Circuit design text data:
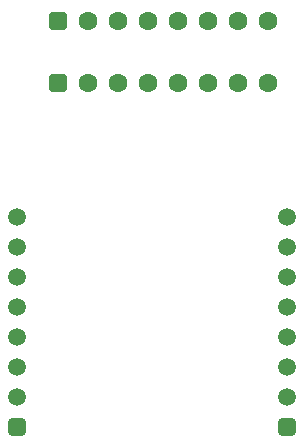
<source format=gbr>
%TF.GenerationSoftware,Altium Limited,Altium Designer,24.1.2 (44)*%
G04 Layer_Color=255*
%FSLAX45Y45*%
%MOMM*%
%TF.SameCoordinates,5EC3BBD7-C06D-4BA5-B086-9FF2EE8CE176*%
%TF.FilePolarity,Positive*%
%TF.FileFunction,Pads,Top*%
%TF.Part,Single*%
G01*
G75*
%TA.AperFunction,ComponentPad*%
%ADD11C,1.60000*%
G04:AMPARAMS|DCode=12|XSize=1.6mm|YSize=1.6mm|CornerRadius=0.4mm|HoleSize=0mm|Usage=FLASHONLY|Rotation=0.000|XOffset=0mm|YOffset=0mm|HoleType=Round|Shape=RoundedRectangle|*
%AMROUNDEDRECTD12*
21,1,1.60000,0.80000,0,0,0.0*
21,1,0.80000,1.60000,0,0,0.0*
1,1,0.80000,0.40000,-0.40000*
1,1,0.80000,-0.40000,-0.40000*
1,1,0.80000,-0.40000,0.40000*
1,1,0.80000,0.40000,0.40000*
%
%ADD12ROUNDEDRECTD12*%
%ADD13C,1.52000*%
G04:AMPARAMS|DCode=14|XSize=1.52mm|YSize=1.52mm|CornerRadius=0.38mm|HoleSize=0mm|Usage=FLASHONLY|Rotation=90.000|XOffset=0mm|YOffset=0mm|HoleType=Round|Shape=RoundedRectangle|*
%AMROUNDEDRECTD14*
21,1,1.52000,0.76000,0,0,90.0*
21,1,0.76000,1.52000,0,0,90.0*
1,1,0.76000,0.38000,0.38000*
1,1,0.76000,0.38000,-0.38000*
1,1,0.76000,-0.38000,-0.38000*
1,1,0.76000,-0.38000,0.38000*
%
%ADD14ROUNDEDRECTD14*%
D11*
X2222500Y4546600D02*
D03*
X1714500D02*
D03*
X1206500D02*
D03*
X1460500D02*
D03*
X1968500D02*
D03*
X2476500D02*
D03*
X2730500D02*
D03*
X2222500Y4023360D02*
D03*
X1714500D02*
D03*
X1206500D02*
D03*
X1460500D02*
D03*
X1968500D02*
D03*
X2476500D02*
D03*
X2730500D02*
D03*
D12*
X952500Y4546600D02*
D03*
Y4023360D02*
D03*
D13*
X2895600Y2882900D02*
D03*
Y2628900D02*
D03*
Y1612900D02*
D03*
Y1358900D02*
D03*
Y1866900D02*
D03*
Y2120900D02*
D03*
Y2374900D02*
D03*
X609600Y2882900D02*
D03*
Y2628900D02*
D03*
Y1612900D02*
D03*
Y1358900D02*
D03*
Y1866900D02*
D03*
Y2120900D02*
D03*
Y2374900D02*
D03*
D14*
X2895600Y1104900D02*
D03*
X609600D02*
D03*
%TF.MD5,b168ead40464e9f21134d76e6c4ef304*%
M02*

</source>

**Aim of the task**.
Collect each line above holding the string "AMPARAMS".

**Result**.
G04:AMPARAMS|DCode=12|XSize=1.6mm|YSize=1.6mm|CornerRadius=0.4mm|HoleSize=0mm|Usage=FLASHONLY|Rotation=0.000|XOffset=0mm|YOffset=0mm|HoleType=Round|Shape=RoundedRectangle|*
G04:AMPARAMS|DCode=14|XSize=1.52mm|YSize=1.52mm|CornerRadius=0.38mm|HoleSize=0mm|Usage=FLASHONLY|Rotation=90.000|XOffset=0mm|YOffset=0mm|HoleType=Round|Shape=RoundedRectangle|*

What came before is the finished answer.